Maybe it’s just me, but I reckon anything that excludes bankers has got to be a good idea.

Don’t Trust Michael Spencer with Your Money

Michael SpencerWho’s Michael Spencer you ask? Well that’s him dressed up as a Wild West Sheriff, he’s also the Conservative Party Treasurer, the Independent reports.

A company run by the Conservative Party treasurer Michael Spencer gave investment advice to almost half the councils facing a funding crisis as a result of the collapse of Iceland’s banks, an investigation by The Independent reveals.
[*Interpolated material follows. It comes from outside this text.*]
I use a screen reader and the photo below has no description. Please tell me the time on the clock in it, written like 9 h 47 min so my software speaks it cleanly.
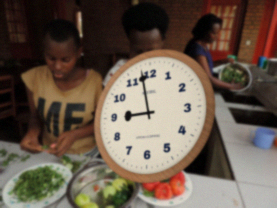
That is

Councils who paid Butlers for strategic advice were almost twice as likely to have lost money in the three main Icelandic banks as those advised by other companies.

Of the 116 local authorities who lost money, 51 received advice from Butlers. Their losses totalled £470m, more than half the total amount of council funds frozen in the banks. Read the rest of the sorry tale at The Independent.

Personally I wouldn’t trust any of the sharks selling financial advice, and Spencer’s record speaks for itself.

The Archive of Misheard Lyrics

The Archive of Misheard Lyrics from KissTheGuy is great fun, here’s some gems there’s REM’s “Losing my Religion” with “Let’s pee in the corner, Let’s pee in the spotlight” which is actually “That’s me in the corner, That’s me in the spotlight”. My knowledge of the Canadian national anthem is zero, however “Oh Canada, we stand on cars and freeze…” whilst obviously wrong, appeals, however the lyric is actually “Oh Canada, we stand on guard for thee…”

The archive allows viewers to rate each lyric and for those who register you can submit your own misheard lyric.

Hat Tip: Harpymarx.

Paint the Town White

We’ve heard of “painting the town red” a phrase reputedly made famous by Henry Beresford, 3rd Marquess of Waterford, but it seems we should be painting our towns white.

Hashem Akbari has a vision of a shiny, happy world. He sees polished roads and cities that gleam in the sunlight. Rooftops are bright and pavements light. Akbari wants to turn our cities into a giant mirror and he needs your help. And paint, lots of it.

Akbari is no architect and his grand plan is no conceptual art project. Based at the prestigious Lawrence Berkeley National Laboratory in California, Akbari is a scientist who has come up with a new way to fight global warming. It could be the easiest solution you’ve never heard of.

His big idea is based on principles as old as the whitewashed villages that scatter the hills of southern Europe and North Africa. Turn enough of the world’s black urban landscape white, he says, and it would reflect enough sunlight to delay global warming, and grant us some precious breathing space in the global struggle to control carbon emissions.

Akbari is poised to launch a campaign to paint the world white. He wants dozens of the world’s largest cities to unite in an effort to replace the dark-coloured materials used to cover roads and roofs with something a little more reflective. Source: The Guardian.

I’m no scientist, however it seems amazing that a white roof can reflect sunlight back out to space and to be picky, how much global warming is produced by the manufacture of white paint?